Despite mixed reviews for the film as a whole, Eva Green's performance as the naval officer Artemisia received rave reviews, with some going so far as to say she was more interesting than the heroes, and saved the film. Ty Burr of The Boston Globe, in his positive review stated, "Rise of an Empire may strike some as an improvement on the first film, if only for two reasons: naval warfare and the glorious absurdity of Eva Green." According to Rafer Guzman's Newsday review, "The one bright spot is Eva Green as Xerxes' machinator, Artemesia, a raccoon-eyed warrior princess... Green plays a snarling, insatiable, self-hating femme fatale and completely steals the show." And perhaps most emphatically, Stephanie Zacharek writing for The Village Voice exclaimed, "Rise of an Empire might have been essentially more of the same, but for one distinction that makes it 300 times better than its predecessor: Mere mortals of Athens, Sparta, and every city from Mumbai to Minneapolis, behold the magnificent Eva Green, and tremble!" 

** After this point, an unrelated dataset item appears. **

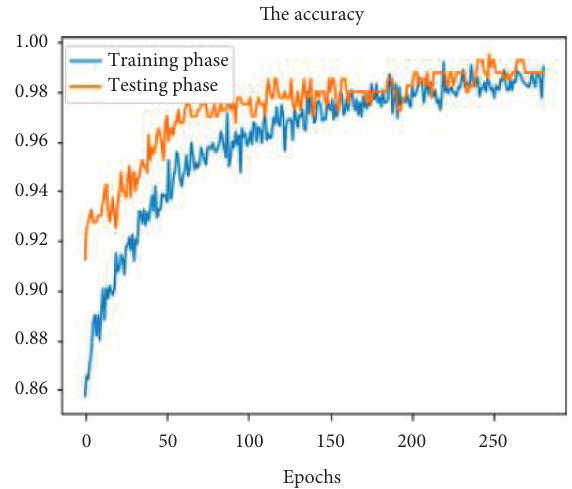
Figure 8: The accuracy behavior during the training and the testing phases.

Paul Cartledge, a professor of Greek culture at Cambridge University, noted that the film contains historical errors. For example, Darius was not killed as depicted as neither Xerxes nor Darius were present at the Battle of Marathon. Artemisia, historically a genuine queen and not an abused orphan slave, in reality argued against sailing into the straits and survived the Persian Wars. The Spartan navy contributed a mere 16 warships to the Greek fleet of 400 warships in the ending battle scene, and not a huge armada.